Slide 1: Title Slide
Script:
Good morning/afternoon everyone.
We are here to present our Stage II project titled "Agri Comprehensive Management Platform
using Machine Learning" under the guidance of Mrs. J. P. Kakad.
Our team includes:
       Bhavarth Manik Khairnar
       Ganesh Vijay Kolhe
       Sanket Nandkishor Malode
       Pankaj Vijay Sonwane
        from Matoshri College of Engineering & Research Centre, Nashik under the AI&DS
        Department.
Slide 2: Introduction
Script:
Our platform is designed to improve agriculture through AI.
It predicts crop yields based on data inputs, recommends fertilizers, detects diseases using
images, fetches real-time agricultural news, supports multi-language access, and connects
farmers with vendors to share real-time price updates.
Slide 3: Need
Script:
This system is needed because:
       Agricultural productivity must improve.
       Resources must be used efficiently.
       Real-time disease monitoring is crucial.
       Farmers need better access to market information.
Slide 4: Problem Definition
Script:
Farmers face problems like unpredictable yields, poor resource management, and lack of
decision-making tools.
We solve these using AI: crop prediction, disease detection, market forecasting, and resource
optimization – all in one platform.
Slide 5: Objectives
Script:
   1. Study AI-based precision agriculture platforms.
   2. Explore machine learning algorithms for predictions.
   3. Design and implement the comprehensive platform.
   4. Test and validate results.
Slide 6–7: Literature Survey
Script:
We studied existing platforms and research papers on:
         Precision agriculture
         Disease prediction using AI
         Market linkage tools
          This helped us identify suitable ML techniques.
Slide 8: System Architecture
Script:
This diagram shows how our system works:
         Farmers input crop images, soil, and weather data.
         Modules like crop prediction and disease detection process the inputs.
         ML models (CNN & SVM) analyze data.
         Outputs include suggestions, predictions, and news.
Slide 9: Details of Modules
Script:
The system has 5 main modules:
   1. Crop Prediction – Suggests best crop to grow.
   2. Fertilizer Recommendation – Advises on suitable fertilizers.
   3. Disease Detection – Analyzes crop images for disease.
   4. News API – Shares weather, schemes, and updates.
   5. Vendor-Farmer Link – Ensures transparent pricing.
Slide 10: CNN Algorithm
Script:
CNN is used for disease detection:
   1. Collect crop images.
   2. Preprocess them.
   3. Extract features using convolutional layers.
   4. Use pooling, flattening, and classification.

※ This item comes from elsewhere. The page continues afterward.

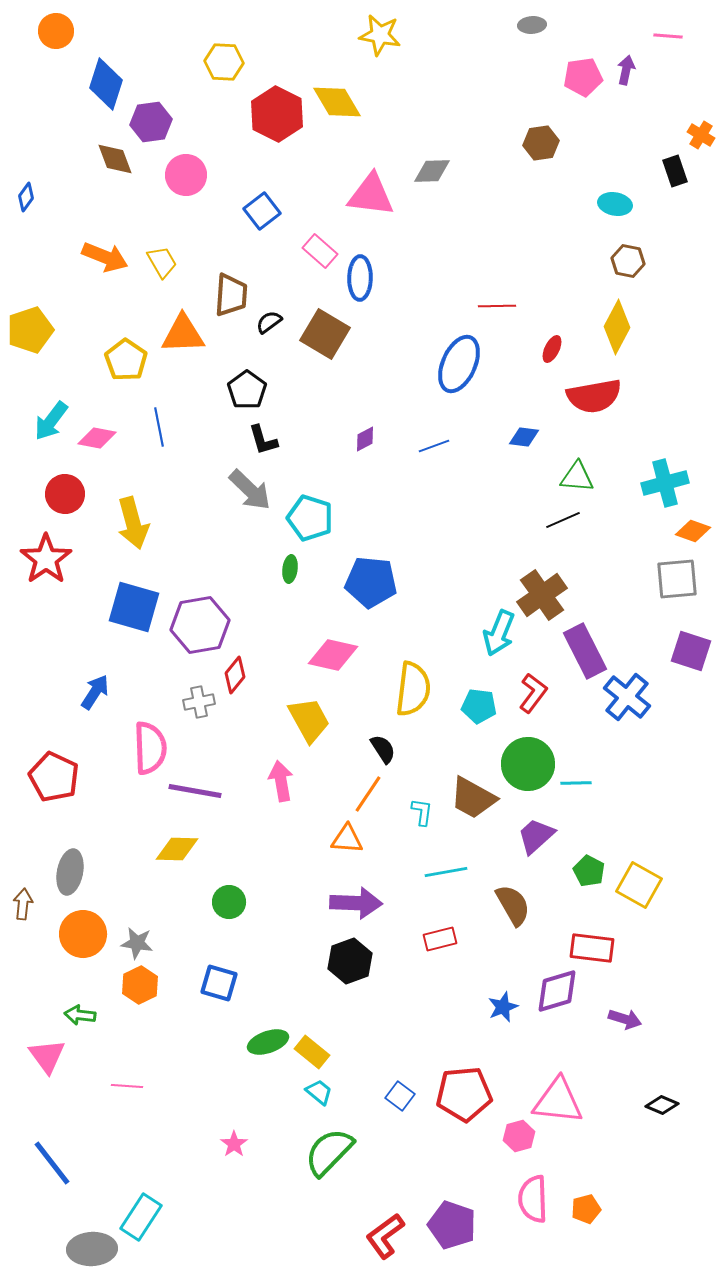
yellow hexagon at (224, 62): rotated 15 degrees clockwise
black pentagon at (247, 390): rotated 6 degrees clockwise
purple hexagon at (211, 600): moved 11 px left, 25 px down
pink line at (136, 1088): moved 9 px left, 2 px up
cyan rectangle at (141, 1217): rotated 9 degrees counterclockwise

   5. Predict disease and recommend treatment.
Slide 11: SVM Algorithm
Script:
SVM is used for crop prediction:
   1. Collect past data on soil and crops.
   2. Extract numerical features.
   3. Train SVM model.
   4. Predict crop based on new inputs.
   5. Recommend the best crop to plant.
Slide 12–13: Activity Diagrams
Script:
These activity diagrams show user flow:
      Farmer logs in, submits data or image.
      System processes the input through relevant module.
      Output is displayed on the user interface.
Slide 14: Software/Hardware Requirements
Script:
Hardware: i3 or higher, 3 GB RAM, 250 GB HDD.
Software: Python, SQLite, Windows 11, VS Code or PyCharm.
Slide 15–16: Implementation
Script:
We implemented the system using:
      Python for backend processing.
      SQLite for data storage.
      CNN and SVM models for prediction.
      A user-friendly interface for farmers and vendors.
Slide 17–18: Testing
Script:
We tested:
      Crop prediction using real datasets.
      Disease detection using sample crop images.
      Interface functionality for inputs and outputs.
Slide 19: Advantages
Script:
Benefits include:
      Better crop planning
      Early detection of diseases
      Efficient use of resources
      Market access
      Real-time agri info
Slide 20: Disadvantages
Script:
Some limitations are:
      Internet dependency
      Poor image quality affects detection
      Data accuracy is critical
Slide 21: Applications
Script:
Our platform can be applied for:
      Crop selection
      Disease monitoring
      Fertilizer management
      Connecting farmers to markets
      Real-time information
      Boosting yield and income
Slide 22: Conclusion
Script:
In the first semester, we developed a base model for crop prediction.
Next, we’ll expand to market insights and resource planning.
This platform will help farmers make smart, real-time decisions, reduce waste, and increase
profitability.
Slide 23: References
Script:
We referred to publications and research papers on AI in agriculture and blockchain integration.
These helped shape our platform’s functionality and direction.
Slide 24: Thank You
Script:
Thank you for your attention.
We welcome any questions or suggestions regarding our project.